Activity: Please set down, exactly, the line with "right shoulder: (590, 641)" and all lines that follow it through the end of the records below.

[Records contained in a dataset]
+ + + + +
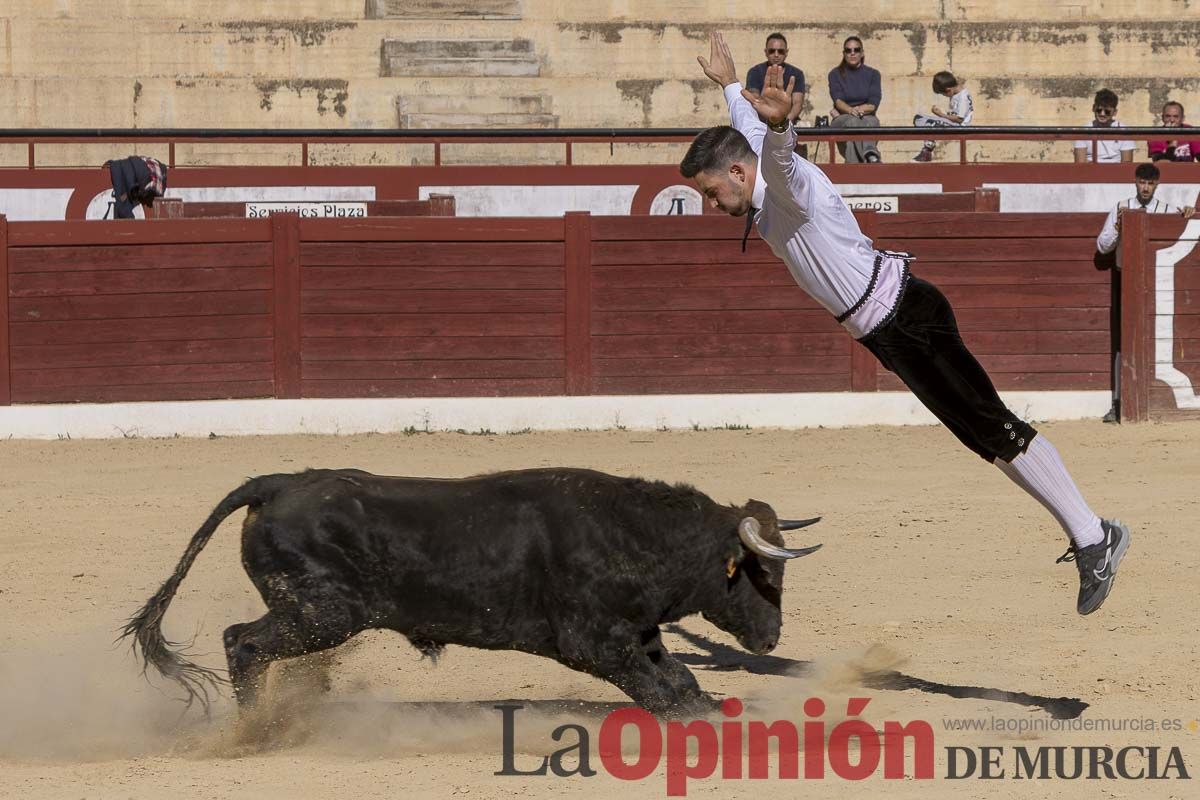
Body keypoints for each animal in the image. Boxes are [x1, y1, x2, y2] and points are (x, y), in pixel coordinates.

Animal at [121, 465, 820, 714]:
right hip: (321, 615)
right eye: (765, 573)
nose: (771, 640)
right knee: (242, 643)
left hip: (315, 617)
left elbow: (677, 674)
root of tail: (278, 483)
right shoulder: (590, 641)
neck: (632, 533)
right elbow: (656, 687)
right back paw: (255, 728)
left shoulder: (637, 630)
+ + + + +
Response to this task:
right shoulder: (590, 641)
neck: (632, 533)
right elbow: (656, 687)
right back paw: (255, 728)
left shoulder: (637, 630)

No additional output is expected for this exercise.